The destination was downstairs—or upstairs, depending on where one conceived the mast to be—into a temporary residency, with a suite they hoped their visitors would find acceptable. There would be a residency for the dowager, and a common meeting space just outside her door, which would make the dowager’s presence much less a hardship for her. He had not yet asked the kyo the number that might come aboard. Moving a wall or two to construct those quarters was, Geigi swore, very easy for station workers: arranging doors in the appropriate places, even pressure doors, was the matter of substituting a panel.
And they could expand the kyo space considerably.
Furnishings? Furniture to suit their visitors’ size? Again, easily done. They could manufacture furniture as ornate as one pleased, use atevi-scale design for the most part. He had handed all that matter off to Geigi, only advising Geigi to make the rooms look like a residence, warm and hospitable, and not like an office, and most certainly not like a prison.
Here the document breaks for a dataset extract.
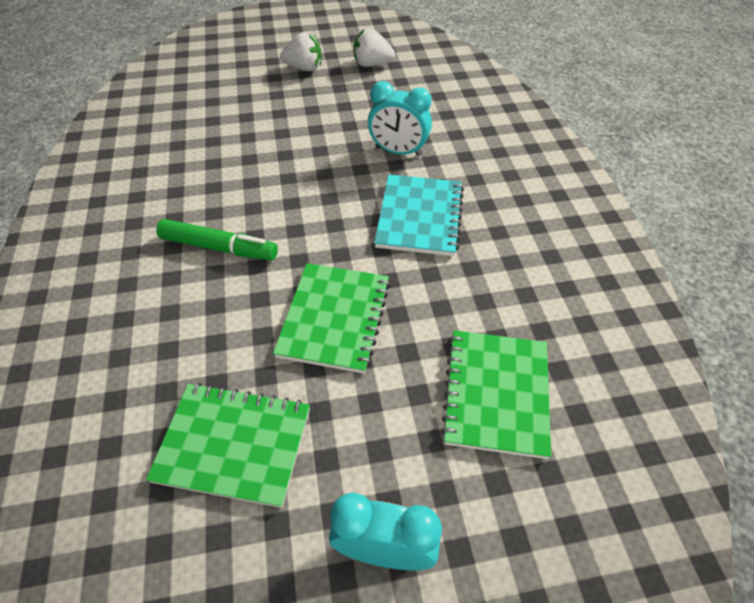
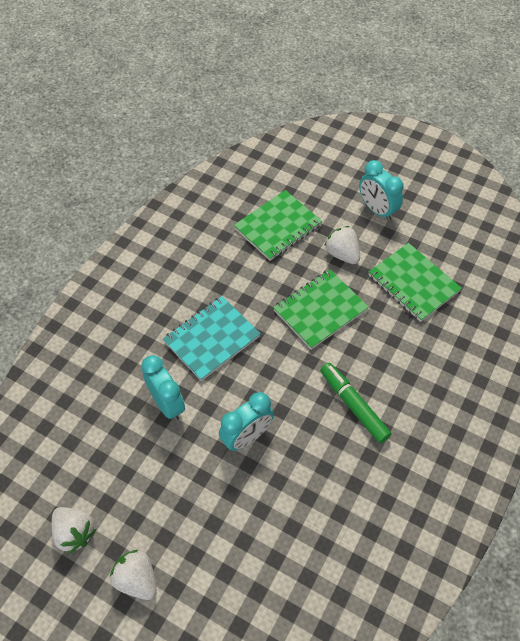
camera: 140 degrees left, 5 degrees up
(304, 169) = (247, 437): none -> turquoise clock
(371, 417) = (342, 254): none -> white strawberry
Of course, they had no real idea what the kyo would consider hospitable, no idea whether they preferred soft beds or hard, pillows or blocks of wood. On the other hand, Prakuyo had seemed quite happy with the accommodations they’d made for him in the atevi section of the ship two years ago, had been quite taken with pillows in general, and so they assumed atevi-style beds would suffice, given an abundance of small brocade pillows.
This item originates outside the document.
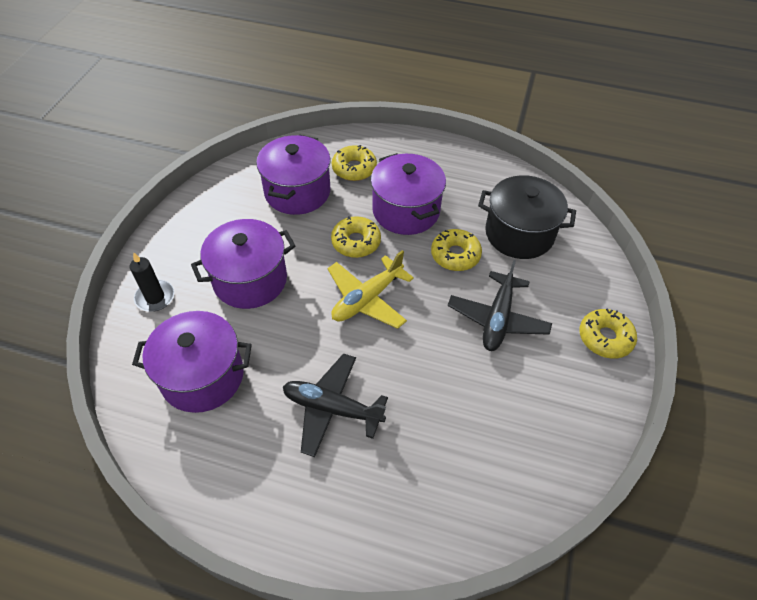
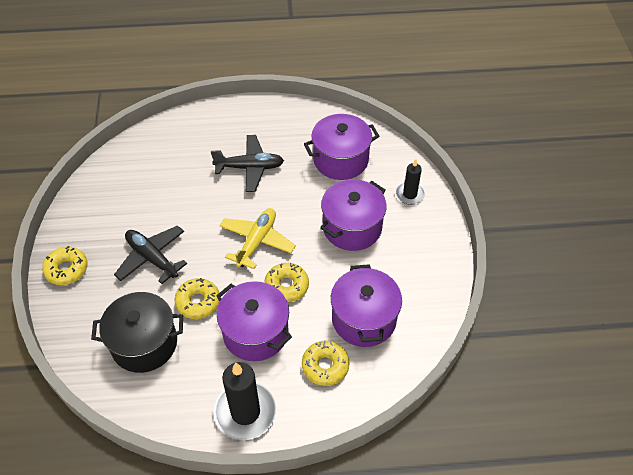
camera: 160 degrees right, 0 degrees up
(437, 158) = (245, 412): none -> black candle
(497, 318) = (152, 258): black plane -> black plane turned 45 degrees counterclockwise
The modifications had taken up an entire block of hallway, from one lift stop to the next, and the lift station was included. They had to control that wide expanse for security reasons, Geigi said, and they might as well use the space.
For the atevi side of things, for the dowager’s sake, Geigi assured him there was absolutely everything an atevi guest could expect to find—except antiquity—and they had moved a few real items in, fortunate and kabiu. For the dowager’s comfort they were moving down her bed, her chairs, her side table, her furniture from the sitting room—her entire breakfast nook—whatever they could do to make the stay easier for her. Geigi had ordered it, with Cenedi to advise and supervise, and the workforce Geigi commanded was massive.
Cajeiri’s move, he assumed, had been likewise orchestrated except that there was, on the table beside the young gentleman, the little tablet. Evidently Cajeiri was claiming personal responsibility for that, and not trusting it to staff.
Bren had left his own transfer details entirely to Geigi and Narani—they knew better than he did what he’d need. There would be meals: Bindanda of his staff was to manage cooking—Bindanda, used to cooking for a human, had avoided poisoning Prakuyo before this. Narani and Jeladi were going down. So were Asicho and Kandana. The Guild Observers—they were also to be there, part of the dowager’s security, no need to explain the complexity of what they really were: it was their job to report to Geigi and to Tabini-aiji. And any explanation they needed they might get with their own skills, limited to the common room and their own premises—but they had vowed to do nothing that might agitate the kyo.